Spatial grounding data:

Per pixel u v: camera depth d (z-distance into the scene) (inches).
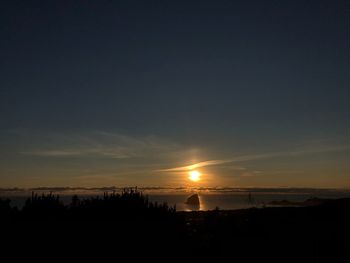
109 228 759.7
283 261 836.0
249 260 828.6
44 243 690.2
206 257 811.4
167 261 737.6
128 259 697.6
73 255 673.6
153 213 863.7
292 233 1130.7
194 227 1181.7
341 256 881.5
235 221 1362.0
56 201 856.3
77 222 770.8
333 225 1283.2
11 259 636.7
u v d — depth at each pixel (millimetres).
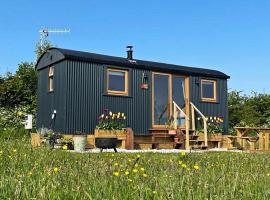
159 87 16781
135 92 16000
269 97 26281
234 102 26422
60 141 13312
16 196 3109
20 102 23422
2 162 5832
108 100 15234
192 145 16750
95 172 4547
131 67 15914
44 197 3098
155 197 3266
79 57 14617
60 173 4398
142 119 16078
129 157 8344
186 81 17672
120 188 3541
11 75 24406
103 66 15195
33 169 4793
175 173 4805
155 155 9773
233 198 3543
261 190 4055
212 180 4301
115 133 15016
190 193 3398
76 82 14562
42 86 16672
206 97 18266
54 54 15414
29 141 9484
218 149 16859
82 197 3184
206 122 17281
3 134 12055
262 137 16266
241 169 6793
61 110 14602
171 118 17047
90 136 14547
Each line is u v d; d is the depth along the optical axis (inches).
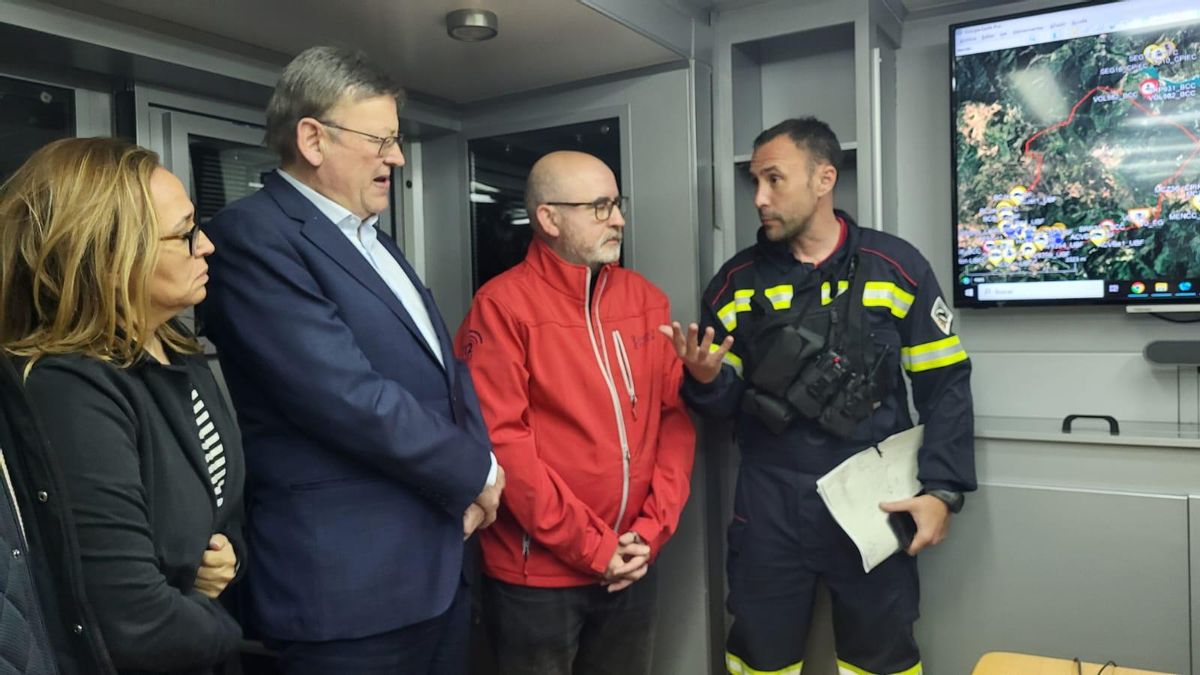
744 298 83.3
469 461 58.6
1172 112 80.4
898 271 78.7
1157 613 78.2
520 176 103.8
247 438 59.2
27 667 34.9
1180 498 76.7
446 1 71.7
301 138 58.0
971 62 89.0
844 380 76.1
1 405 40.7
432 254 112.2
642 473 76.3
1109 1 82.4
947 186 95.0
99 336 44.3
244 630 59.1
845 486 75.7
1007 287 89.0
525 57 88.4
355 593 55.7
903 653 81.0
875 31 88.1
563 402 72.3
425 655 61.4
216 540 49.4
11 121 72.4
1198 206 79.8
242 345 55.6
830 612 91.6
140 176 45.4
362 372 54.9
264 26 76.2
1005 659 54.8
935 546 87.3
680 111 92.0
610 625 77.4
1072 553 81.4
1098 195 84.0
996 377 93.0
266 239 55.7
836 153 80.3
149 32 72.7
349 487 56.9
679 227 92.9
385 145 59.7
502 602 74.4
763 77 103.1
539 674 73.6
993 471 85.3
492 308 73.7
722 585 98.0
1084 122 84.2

▶ _What you should do_: Your response should consist solely of the lines from the one containing "836 153 80.3" to the end of the entries, both ends included, exactly as they appear.

▶ _Written answer_:
836 153 80.3
149 32 72.7
349 487 56.9
679 227 92.9
385 145 59.7
502 602 74.4
763 77 103.1
539 674 73.6
993 471 85.3
492 308 73.7
722 585 98.0
1084 122 84.2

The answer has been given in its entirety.